Ozlem Tureci and Ugur Sahin, who shed a bright light over billions of people across the world by developing Pfizer/BioNTech vaccine, are named the People of the Year by British daily the Financial Times.
“By developing a Covid vaccine in less than a year, the couple achieved a remarkable scientific and business success,” the FT said in an article on Wednesday.
“We were nervous,” Dr Sahin was quoted by the daily.
“It is different when people are vaccinated for the first time outside a trial, in the real world setting,” Sahin told the FT.
The pharmaceutical company BioNTech, which Dr. Ugur Sahin and his wife Dr. Ozlem Tureci, founded in 2008, managed to develop an experimental vaccine together with its American partner Pfizer.
Sahin, who is BioNTech’s CEO, announced positive results from the Phase 3 trials and expressed hope that their efforts would help bring an end to the global health crisis. Since the first announcement, which said the jab provided 90% protection against COVID-19, the rate has increased to 95%.

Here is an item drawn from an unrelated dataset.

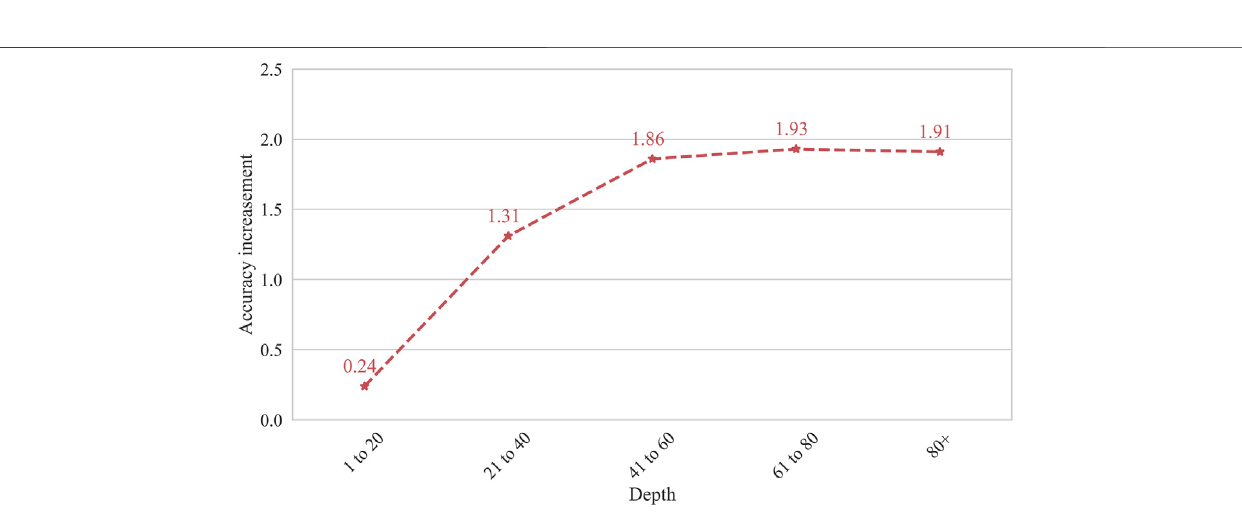
Frontiers in Physics |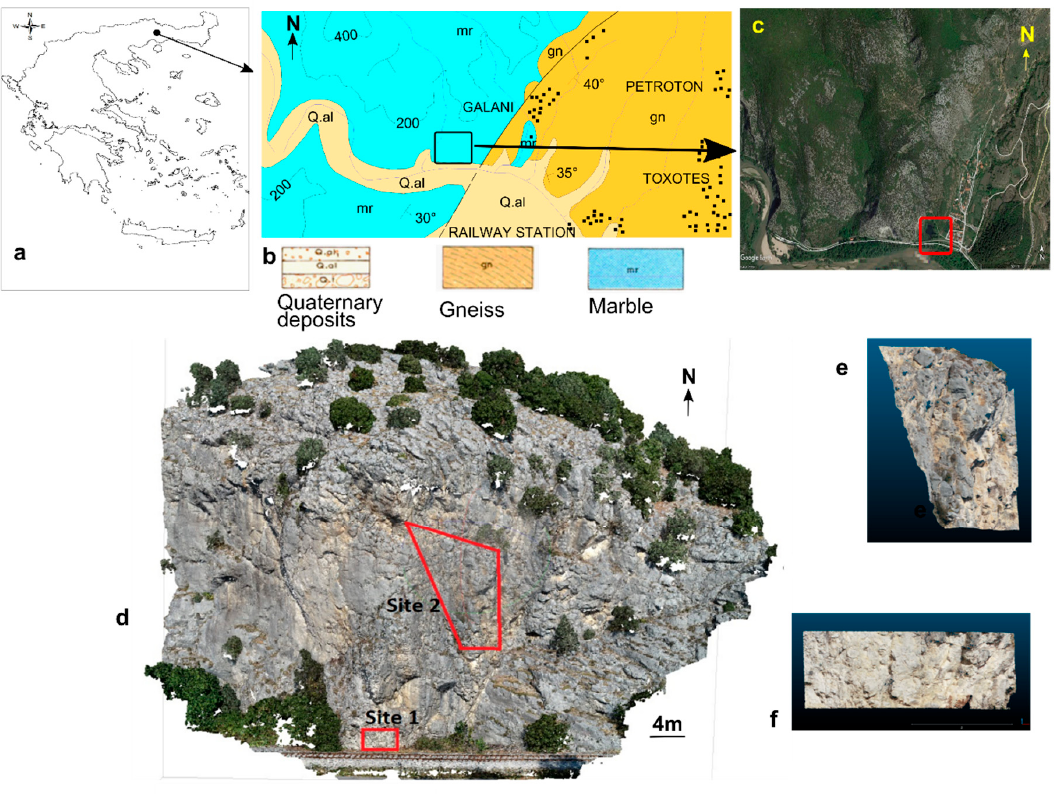
Figure 1. ( a ) Black circle indicates the location of the study area at Northeastern Greece; ( b ) simplified geological map (1:50,000 scale) of the wider area modified by [39], where the study area is defined with a black square; ( c ) red square indicates the location of the study area on aerial imagery (image source: © Google Earth; Digital Globe 2020); ( d ) perspective view of the slope, ( e ) generated 3D point cloud of site 2, ( f ) and generated 3D point view of site 1.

“As creators of the first vaccine to win approval by two of the world’s most credible regulators, however, the FT’s award has gone to Dr Sahin and Dr Tureci,” the FT said.
“They are the symbol of a remarkable scientific and business success story.”
The success of Sahin and Tureci, renowned scientists in the field of oncology and immunology in Germany, made headlines after the announcement both in local and international media outlets.
“The German couple behind the vaccine are an immigrant success story,” British daily The Telegraph reported, highlighting that both scientists were from Germany’s three-million-strong Turkish community.
The German daily Der Tagesspiegel used the headline “How children of immigrants became multi-billionaires: The couple behind the corona-vaccine” while reporting their achievements and described this as an example of successful integration.
Both Sahin and Tureci were born to immigrant parents from Turkey who moved to Germany in the 1960s.
Sahin, who was born in Iskenderun, Turkey, in 1965, arrived in Germany as a 4-year-old, where his father worked in a car factory. He studied medicine at the University of Cologne and worked several years at Saarland University Medical Center.
Tureci is the daughter of a Turkish physician who emigrated to Germany from Istanbul. She studied medicine at the Saarland University Faculty of Medicine and become a pioneer in cancer immunotherapy in Germany.